## INPUT RECORDS
========

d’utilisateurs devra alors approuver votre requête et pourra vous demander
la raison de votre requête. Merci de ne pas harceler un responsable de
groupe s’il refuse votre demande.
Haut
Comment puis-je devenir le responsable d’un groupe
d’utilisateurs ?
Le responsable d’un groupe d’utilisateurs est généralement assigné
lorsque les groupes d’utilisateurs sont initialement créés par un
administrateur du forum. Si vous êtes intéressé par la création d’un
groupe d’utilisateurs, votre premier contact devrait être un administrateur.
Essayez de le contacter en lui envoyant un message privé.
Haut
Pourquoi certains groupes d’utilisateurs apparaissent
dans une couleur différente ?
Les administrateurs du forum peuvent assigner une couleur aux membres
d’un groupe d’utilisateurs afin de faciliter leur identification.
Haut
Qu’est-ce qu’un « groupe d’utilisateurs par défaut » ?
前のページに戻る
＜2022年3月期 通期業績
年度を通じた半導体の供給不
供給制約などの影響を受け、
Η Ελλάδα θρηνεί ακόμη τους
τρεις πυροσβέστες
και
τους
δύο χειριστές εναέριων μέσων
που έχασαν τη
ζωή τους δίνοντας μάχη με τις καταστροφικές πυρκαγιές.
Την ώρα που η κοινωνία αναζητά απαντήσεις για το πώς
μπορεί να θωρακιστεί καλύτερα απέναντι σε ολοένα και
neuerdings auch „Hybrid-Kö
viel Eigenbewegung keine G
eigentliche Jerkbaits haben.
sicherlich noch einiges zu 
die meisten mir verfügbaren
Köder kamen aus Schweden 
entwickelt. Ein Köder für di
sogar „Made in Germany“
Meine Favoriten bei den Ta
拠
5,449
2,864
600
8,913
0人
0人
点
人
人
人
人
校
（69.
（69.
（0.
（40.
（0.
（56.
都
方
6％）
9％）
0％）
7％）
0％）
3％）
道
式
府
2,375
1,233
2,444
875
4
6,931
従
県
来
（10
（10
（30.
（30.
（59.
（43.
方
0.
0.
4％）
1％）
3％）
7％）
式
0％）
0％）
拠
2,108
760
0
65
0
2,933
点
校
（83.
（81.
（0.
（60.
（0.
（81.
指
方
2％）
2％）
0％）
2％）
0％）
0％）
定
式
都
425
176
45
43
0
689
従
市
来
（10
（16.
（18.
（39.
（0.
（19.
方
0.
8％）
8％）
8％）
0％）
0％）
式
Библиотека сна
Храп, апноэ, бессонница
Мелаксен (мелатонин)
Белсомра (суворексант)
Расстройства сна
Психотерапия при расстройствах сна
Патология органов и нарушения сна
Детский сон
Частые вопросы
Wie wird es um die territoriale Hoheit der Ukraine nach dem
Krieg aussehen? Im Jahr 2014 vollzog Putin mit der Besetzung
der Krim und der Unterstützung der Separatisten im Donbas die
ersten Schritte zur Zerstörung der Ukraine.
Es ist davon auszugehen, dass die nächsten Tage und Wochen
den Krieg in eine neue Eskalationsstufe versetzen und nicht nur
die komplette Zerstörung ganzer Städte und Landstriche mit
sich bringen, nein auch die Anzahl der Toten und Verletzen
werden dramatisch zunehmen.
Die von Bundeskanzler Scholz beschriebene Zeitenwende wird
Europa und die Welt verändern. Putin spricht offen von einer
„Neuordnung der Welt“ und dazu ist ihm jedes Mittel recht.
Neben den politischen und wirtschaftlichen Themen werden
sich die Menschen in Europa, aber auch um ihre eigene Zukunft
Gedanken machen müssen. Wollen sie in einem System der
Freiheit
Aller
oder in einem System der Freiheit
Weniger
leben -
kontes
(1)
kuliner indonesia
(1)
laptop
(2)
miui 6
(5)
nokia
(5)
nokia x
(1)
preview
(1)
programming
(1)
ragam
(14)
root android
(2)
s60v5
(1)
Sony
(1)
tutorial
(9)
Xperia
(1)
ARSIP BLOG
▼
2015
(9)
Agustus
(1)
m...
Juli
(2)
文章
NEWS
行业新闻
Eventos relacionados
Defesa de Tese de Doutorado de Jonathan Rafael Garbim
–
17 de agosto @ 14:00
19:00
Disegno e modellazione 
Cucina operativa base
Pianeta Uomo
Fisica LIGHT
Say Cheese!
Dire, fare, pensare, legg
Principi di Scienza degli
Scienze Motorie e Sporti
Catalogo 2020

========

## WHAT THE TASK ASKS
Every entry above needs to be quoted exactly.

## WRITTEN SOLUTION
d’utilisateurs devra alors approuver votre requête et pourra vous demander
la raison de votre requête. Merci de ne pas harceler un responsable de
groupe s’il refuse votre demande.
Haut
Comment puis-je devenir le responsable d’un groupe
d’utilisateurs ?
Le responsable d’un groupe d’utilisateurs est généralement assigné
lorsque les groupes d’utilisateurs sont initialement créés par un
administrateur du forum. Si vous êtes intéressé par la création d’un
groupe d’utilisateurs, votre premier contact devrait être un administrateur.
Essayez de le contacter en lui envoyant un message privé.
Haut
Pourquoi certains groupes d’utilisateurs apparaissent
dans une couleur différente ?
Les administrateurs du forum peuvent assigner une couleur aux membres
d’un groupe d’utilisateurs afin de faciliter leur identification.
Haut
Qu’est-ce qu’un « groupe d’utilisateurs par défaut » ?
前のページに戻る
＜2022年3月期 通期業績
年度を通じた半導体の供給不
供給制約などの影響を受け、
Η Ελλάδα θρηνεί ακόμη τους
τρεις πυροσβέστες
και
τους
δύο χειριστές εναέριων μέσων
που έχασαν τη
ζωή τους δίνοντας μάχη με τις καταστροφικές πυρκαγιές.
Την ώρα που η κοινωνία αναζητά απαντήσεις για το πώς
μπορεί να θωρακιστεί καλύτερα απέναντι σε ολοένα και
neuerdings auch „Hybrid-Kö
viel Eigenbewegung keine G
eigentliche Jerkbaits haben.
sicherlich noch einiges zu 
die meisten mir verfügbaren
Köder kamen aus Schweden 
entwickelt. Ein Köder für di
sogar „Made in Germany“
Meine Favoriten bei den Ta
拠
5,449
2,864
600
8,913
0人
0人
点
人
人
人
人
校
（69.
（69.
（0.
（40.
（0.
（56.
都
方
6％）
9％）
0％）
7％）
0％）
3％）
道
式
府
2,375
1,233
2,444
875
4
6,931
従
県
来
（10
（10
（30.
（30.
（59.
（43.
方
0.
0.
4％）
1％）
3％）
7％）
式
0％）
0％）
拠
2,108
760
0
65
0
2,933
点
校
（83.
（81.
（0.
（60.
（0.
（81.
指
方
2％）
2％）
0％）
2％）
0％）
0％）
定
式
都
425
176
45
43
0
689
従
市
来
（10
（16.
（18.
（39.
（0.
（19.
方
0.
8％）
8％）
8％）
0％）
0％）
式
Библиотека сна
Храп, апноэ, бессонница
Мелаксен (мелатонин)
Белсомра (суворексант)
Расстройства сна
Психотерапия при расстройствах сна
Патология органов и нарушения сна
Детский сон
Частые вопросы
Wie wird es um die territoriale Hoheit der Ukraine nach dem
Krieg aussehen? Im Jahr 2014 vollzog Putin mit der Besetzung
der Krim und der Unterstützung der Separatisten im Donbas die
ersten Schritte zur Zerstörung der Ukraine.
Es ist davon auszugehen, dass die nächsten Tage und Wochen
den Krieg in eine neue Eskalationsstufe versetzen und nicht nur
die komplette Zerstörung ganzer Städte und Landstriche mit
sich bringen, nein auch die Anzahl der Toten und Verletzen
werden dramatisch zunehmen.
Die von Bundeskanzler Scholz beschriebene Zeitenwende wird
Europa und die Welt verändern. Putin spricht offen von einer
„Neuordnung der Welt“ und dazu ist ihm jedes Mittel recht.
Neben den politischen und wirtschaftlichen Themen werden
sich die Menschen in Europa, aber auch um ihre eigene Zukunft
Gedanken machen müssen. Wollen sie in einem System der
Freiheit
Aller
oder in einem System der Freiheit
Weniger
leben -
kontes
(1)
kuliner indonesia
(1)
laptop
(2)
miui 6
(5)
nokia
(5)
nokia x
(1)
preview
(1)
programming
(1)
ragam
(14)
root android
(2)
s60v5
(1)
Sony
(1)
tutorial
(9)
Xperia
(1)
ARSIP BLOG
▼
2015
(9)
Agustus
(1)
m...
Juli
(2)
文章
NEWS
行业新闻
Eventos relacionados
Defesa de Tese de Doutorado de Jonathan Rafael Garbim
–
17 de agosto @ 14:00
19:00
Disegno e modellazione 
Cucina operativa base
Pianeta Uomo
Fisica LIGHT
Say Cheese!
Dire, fare, pensare, legg
Principi di Scienza degli
Scienze Motorie e Sporti
Catalogo 2020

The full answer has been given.